Posted at 3:54 PM, Jul 14, 2022
and last updated 2022-07-15 10:22:16-04

SALT LAKE CITY — The U.S. Forest Service has approved the controversial Uinta Basin railway line, opening up energy exports from eastern Utah to other parts of the country much easier.

The agency approved a line through the Ashley National Forest to connect the region to other national rail lines.

"The rationale for this decision is that proposed project activities and facilities related to construction on NFS [National Forest Service] lands can be constructed and operated with minimal adverse impacts of concern to environmental resources and with minimal conflicts with LRMP [Land Resource Management Planning] standards and guidelines," the agency said in its decision.

Utah political leaders cheered the approval on Thursday.

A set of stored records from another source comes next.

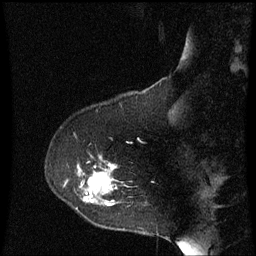
Breast MRI (dynamic contrast-enhanced), one sagittal slice; position 16 of 60 along the scan axis; dynamic contrast-enhanced series, image 2 of 3 at this slice position (ordered by acquisition); 1.5 T; TE 4.2 ms, TR 8.9 ms; 2 mm slice thickness; 256 × 256 image matrix, field of view 200 × 200 mm. Patient: female, 53 years. Case-level facts recorded for this patient, not image findings: setting: breast cancer imaged before/during neoadjuvant chemotherapy; receptor status: HR-positive, HER2-negative.
Annotated regions visible in this slice (semi-automatically segmented with operator editing):
- analysis volume of interest (the breast-tissue region the enhancement analysis was run in; not a lesion): box from (x=76, y=160) to (x=133, y=231) px
- tumour enhancement mask (voxels above the 70 % enhancement threshold inside the analysis volume of interest): (x=84, y=164)–(x=117, y=207)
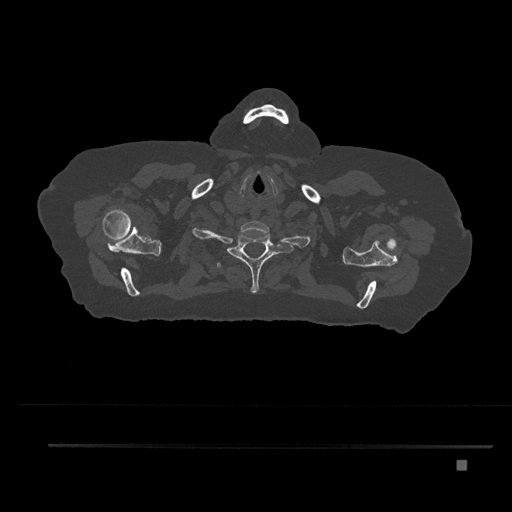
CT including the spine, one axial slice. Position 700 of 797 along the scan axis. 120 kVp. Bone window (W 1800 / L 400 HU). 0.5 mm slice thickness. 512 × 512 image matrix, field of view 437 × 437 mm. Female patient, age 76 years. Case-level facts recorded for this patient, not image findings: primary cancer: lung; vertebrae with lytic lesions (as recorded): T11, L3.
Annotated regions visible in this slice (semi-automatically segmented with operator editing):
- T1 vertebra: box from (x=227, y=232) to (x=283, y=293) px
- T2 vertebra: (x=217, y=247)–(x=234, y=268)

"This is a huge victory that will get Utah energy to market faster, more cleanly, more safely, and will help the economies of eastern Utah," Governor Spencer Cox said in a statement. "State and local governments, the Ute Tribe, energy producers and rail companies have been making the argument for decades that improved access to the outside world will help the Basin diversify its economy. Without a doubt, this infrastructure will improve economic opportunities for individuals, families and businesses. We’re excited to see the potential of this region unleashed."

Sen. Mike Lee was also happy with it.

Senate President J. Stuart Adams, R-Layton, said in a tweet that it would help lower gas prices.

But the rail line has faced controversy (and will still). Conservation groups have repeatedly objected to the rail line and its impacts on the environment. The Center for Biological Diversity has ongoing litigation on it, as is Eagle Co., Colo.

"The fight to stop this terrible environmentally damaging project is not over as the special use authorization hasn’t been issued yet," Deeda Seed, the public lands senior campaigner for the Center for Biological Diversity, said in a text message to FOX 13 News. "And we’re suing because in addition to being an enormous boondoggle- we can’t afford to emit 53 million metric tons of additional carbon pollution per year which will exacerbate the drought, wildfires and speed up the death of Great Salt Lake."